Additional labels for pre-release and build metadata are available as extensions to the MAJOR.MINOR.PATCH format.
An example of semantic versioning is “^3.2.1”.
The first number (3) is the major version, (2) is the minor version, and (1) is the patch version.
The caret ^ tells NPM that we will take in the major version of that scheme; the minor and patch versions can vary. Another way to write this is, for example, 2.x, with 2 being the major version.
In some cases, you will see the tilde ~ (i.e., “~3.2.1”). This particular versioning can be read as “we will take the major version to be 3 and the minor version to be 2, but the patch version can be any number.” You could also write this as 3.2.x.
In case you need the specific numbers for all three versions, simply remove the caret or tilde character.
Yarn
Yarn is a new package manager for JavaScript. Yarn, released in 2016 by Facebook, was designed to supposedly address some performance and security issues hounding NPM (at that time!). As stated earlier, we will not be using Yarn, but you can use it instead of NPM. In the following, we highlight some of the similarities and differences in syntax between the two.

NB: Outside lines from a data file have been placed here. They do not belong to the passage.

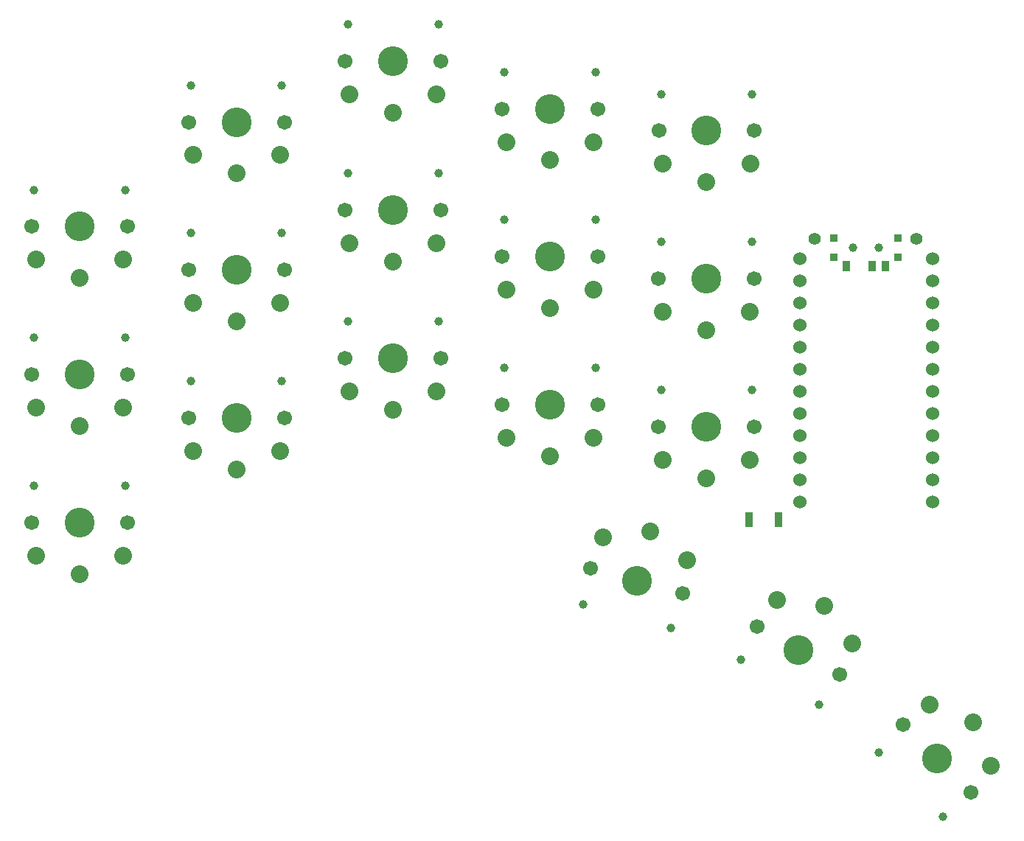
<source format=gbr>
%TF.GenerationSoftware,KiCad,Pcbnew,(6.0.2-0)*%
%TF.CreationDate,2022-03-03T20:02:49-06:00*%
%TF.ProjectId,Exkeylibur,45786b65-796c-4696-9275-722e6b696361,rev?*%
%TF.SameCoordinates,Original*%
%TF.FileFunction,Soldermask,Bot*%
%TF.FilePolarity,Negative*%
%FSLAX46Y46*%
G04 Gerber Fmt 4.6, Leading zero omitted, Abs format (unit mm)*
G04 Created by KiCad (PCBNEW (6.0.2-0)) date 2022-03-03 20:02:49*
%MOMM*%
%LPD*%
G01*
G04 APERTURE LIST*
%ADD10C,1.524000*%
%ADD11C,3.429000*%
%ADD12C,0.990600*%
%ADD13C,1.701800*%
%ADD14C,2.032000*%
%ADD15C,1.397000*%
%ADD16C,1.000000*%
%ADD17R,0.900000X0.900000*%
%ADD18R,0.900000X1.250000*%
%ADD19R,0.900000X1.700000*%
G04 APERTURE END LIST*
D10*
%TO.C,U1*%
X128322558Y-53086000D03*
X128322558Y-55626000D03*
X128322558Y-58166000D03*
X128322558Y-60706000D03*
X128322558Y-63246000D03*
X128322558Y-65786000D03*
X128322558Y-68326000D03*
X128322558Y-70866000D03*
X128322558Y-73406000D03*
X128322558Y-75946000D03*
X128322558Y-78486000D03*
X128322558Y-81026000D03*
X113102558Y-81026000D03*
X113102558Y-78486000D03*
X113102558Y-75946000D03*
X113102558Y-73406000D03*
X113102558Y-70866000D03*
X113102558Y-68326000D03*
X113102558Y-65786000D03*
X113102558Y-63246000D03*
X113102558Y-60706000D03*
X113102558Y-58166000D03*
X113102558Y-55626000D03*
X113102558Y-53086000D03*
%TD*%
D11*
%TO.C,SW16*%
X66389158Y-64516000D03*
D12*
X71609158Y-60316000D03*
D13*
X71889158Y-64516000D03*
D12*
X61169158Y-60316000D03*
D13*
X60889158Y-64516000D03*
D14*
X66389158Y-70416000D03*
X71389158Y-68316000D03*
X61389158Y-68316000D03*
%TD*%
D12*
%TO.C,SW7*%
X115339811Y-104329307D03*
D11*
X112919158Y-98082000D03*
D13*
X117682298Y-100832000D03*
X108156018Y-95332000D03*
D12*
X106298505Y-99109307D03*
D14*
X115869158Y-92972450D03*
X119149285Y-97291103D03*
X110489031Y-92291103D03*
%TD*%
D12*
%TO.C,SW15*%
X53609158Y-67174000D03*
X43169158Y-67174000D03*
D11*
X48389158Y-71374000D03*
D13*
X42889158Y-71374000D03*
X53889158Y-71374000D03*
D14*
X48389158Y-77274000D03*
X53389158Y-75174000D03*
X43389158Y-75174000D03*
%TD*%
D12*
%TO.C,SW13*%
X98314251Y-95489924D03*
D13*
X89046566Y-88658495D03*
D12*
X88229985Y-92787853D03*
D13*
X99671750Y-91505505D03*
D11*
X94359158Y-90082000D03*
D14*
X95886190Y-84383038D03*
X100172300Y-87705577D03*
X90513041Y-85117387D03*
%TD*%
D13*
%TO.C,SW17*%
X78889158Y-69850000D03*
D12*
X79169158Y-65650000D03*
D11*
X84389158Y-69850000D03*
D13*
X89889158Y-69850000D03*
D12*
X89609158Y-65650000D03*
D14*
X84389158Y-75750000D03*
X79389158Y-73650000D03*
X89389158Y-73650000D03*
%TD*%
D11*
%TO.C,SW18*%
X102369158Y-72390000D03*
D12*
X107589158Y-68190000D03*
D13*
X96869158Y-72390000D03*
X107869158Y-72390000D03*
D12*
X97149158Y-68190000D03*
D14*
X102369158Y-78290000D03*
X97369158Y-76190000D03*
X107369158Y-76190000D03*
%TD*%
D11*
%TO.C,SW4*%
X66389158Y-30382000D03*
D12*
X61169158Y-26182000D03*
D13*
X71889158Y-30382000D03*
X60889158Y-30382000D03*
D12*
X71609158Y-26182000D03*
D14*
X66389158Y-36282000D03*
X71389158Y-34182000D03*
X61389158Y-34182000D03*
%TD*%
D12*
%TO.C,SW3*%
X43169158Y-33182000D03*
X53609158Y-33182000D03*
D13*
X53889158Y-37382000D03*
D11*
X48389158Y-37382000D03*
D13*
X42889158Y-37382000D03*
D14*
X48389158Y-43282000D03*
X53389158Y-41182000D03*
X43389158Y-41182000D03*
%TD*%
D11*
%TO.C,SW9*%
X48389158Y-54356000D03*
D12*
X53609158Y-50156000D03*
D13*
X53889158Y-54356000D03*
X42889158Y-54356000D03*
D12*
X43169158Y-50156000D03*
D14*
X48389158Y-60256000D03*
X43389158Y-58156000D03*
X53389158Y-58156000D03*
%TD*%
D11*
%TO.C,SW14*%
X30389158Y-83382000D03*
D13*
X35889158Y-83382000D03*
X24889158Y-83382000D03*
D12*
X25169158Y-79182000D03*
X35609158Y-79182000D03*
D14*
X30389158Y-89282000D03*
X35389158Y-87182000D03*
X25389158Y-87182000D03*
%TD*%
D11*
%TO.C,SW12*%
X102369158Y-55372000D03*
D13*
X107869158Y-55372000D03*
X96869158Y-55372000D03*
D12*
X107589158Y-51172000D03*
X97149158Y-51172000D03*
D14*
X102369158Y-61272000D03*
X107369158Y-59172000D03*
X97369158Y-59172000D03*
%TD*%
D13*
%TO.C,SW11*%
X78889158Y-52832000D03*
D11*
X84389158Y-52832000D03*
D12*
X89609158Y-48632000D03*
X79169158Y-48632000D03*
D13*
X89889158Y-52832000D03*
D14*
X84389158Y-58732000D03*
X79389158Y-56632000D03*
X89389158Y-56632000D03*
%TD*%
D13*
%TO.C,SW8*%
X24889158Y-66382000D03*
D12*
X25169158Y-62182000D03*
D13*
X35889158Y-66382000D03*
D11*
X30389158Y-66382000D03*
D12*
X35609158Y-62182000D03*
D14*
X30389158Y-72282000D03*
X25389158Y-70182000D03*
X35389158Y-70182000D03*
%TD*%
D12*
%TO.C,SW6*%
X107609158Y-34182000D03*
X97169158Y-34182000D03*
D11*
X102389158Y-38382000D03*
D13*
X107889158Y-38382000D03*
X96889158Y-38382000D03*
D14*
X102389158Y-44282000D03*
X107389158Y-42182000D03*
X97389158Y-42182000D03*
%TD*%
D13*
%TO.C,SW5*%
X78889158Y-35882000D03*
D12*
X89609158Y-31682000D03*
X79169158Y-31682000D03*
D13*
X89889158Y-35882000D03*
D11*
X84389158Y-35882000D03*
D14*
X84389158Y-41782000D03*
X79389158Y-39682000D03*
X89389158Y-39682000D03*
%TD*%
D13*
%TO.C,SW2*%
X35889158Y-49382000D03*
D12*
X25169158Y-45182000D03*
D13*
X24889158Y-49382000D03*
D11*
X30389158Y-49382000D03*
D12*
X35609158Y-45182000D03*
D14*
X30389158Y-55282000D03*
X25389158Y-53182000D03*
X35389158Y-53182000D03*
%TD*%
D12*
%TO.C,SW10*%
X71609158Y-43298000D03*
D11*
X66389158Y-47498000D03*
D12*
X61169158Y-43298000D03*
D13*
X60889158Y-47498000D03*
X71889158Y-47498000D03*
D14*
X66389158Y-53398000D03*
X71389158Y-51298000D03*
X61389158Y-51298000D03*
%TD*%
D15*
%TO.C,BT_V1*%
X126499158Y-50800000D03*
%TD*%
%TO.C,BT_GND1*%
X114815158Y-50800000D03*
%TD*%
D16*
%TO.C,PWR_SW1*%
X122160425Y-51818925D03*
X119160425Y-51818925D03*
%TD*%
D13*
%TO.C,SW1*%
X132722245Y-114405512D03*
D12*
X122172212Y-109795176D03*
D13*
X124944071Y-106627338D03*
D12*
X129554407Y-117177371D03*
D11*
X128833158Y-110516425D03*
D14*
X133005088Y-106344495D03*
X135055698Y-111364953D03*
X127984630Y-104293885D03*
%TD*%
D16*
%TO.C,PWR_SW1*%
X122157158Y-51816000D03*
X119157158Y-51816000D03*
D17*
X124357158Y-52916000D03*
X116957158Y-50716000D03*
X124357158Y-50716000D03*
X116957158Y-52916000D03*
D18*
X118407158Y-53891000D03*
X121407158Y-53891000D03*
X122907158Y-53891000D03*
%TD*%
D19*
%TO.C,RSW1*%
X107280425Y-83056425D03*
X110680425Y-83056425D03*
%TD*%
M02*

</source>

Common Commands Between NPM and Yarn
Command | NPM | Yarn |
---|---|---|
To initialize a project | npm init | yarn init |
To set up the defaults | npm init –y | yarn init -y |
To check if any package is outdated | npm outdated | yarn outdated |
To clear local cache | npm cache clean | yarn cache clean |
To run a script | npm run build | yarn run |
To see a list of installed dependencies | npm list | yarn list |
Different Commands Between NPM and Yarn
Command | NPM | Yarn |
---|---|---|
To install dependencies | npm install | yarn install |
To install packages | npm install[package-name] | yarn add [package-name] |
To uninstall packages | npm uninstall [package-name] | yarn remove [package-name] |
To install packages globally | npm install –global [package-name] | yarn global add [package-name] |
To uninstall packages globally | npm uninstall –global [package-name] | yarn global remove [package-name] |
To update packages * for updating minor and patch releases only | npm update [package-name] | yarn upgrade [package-name] |
To install only regular dependencies | npm install --production | yarn --production |
To show only the top-level dependencies | npm list -g --depth 0 | yarn list --depth=0 |
To install and save packages in devDependencies | npm install --save-dev [package-name | yarn add [package-name] -D |
- 1.
To generate a package.json file quickly, use npm init –-y.
- 2.
Add private: true to package.json to prevent accidental publishing of any private repo.
- 3.
Add packages (i.e., transpiling code or running tests) used for development purposes in your devDependencies.
- 4.
Don’t delete the package.json, but you can delete the package-lock.json before committing it.
- 5.
If you encounter yarn.lock and want to use NPM instead, just delete the yarn.lock and do an npm install to automatically create a package-lock.json in your application.
- 6.
You need to run npm install after cloning a project from a Git repository.
- 7.
It is not recommended to push node_modules to your source control repo such as Git.
Summary
In this chapter, we have discussed how to get started with NPM including the various key commands that you need to understand going forward. We’ve also looked into using nvm to easily switch from one Node version to another. In the next chapter, we will talk about the various React components and how we use them in our application.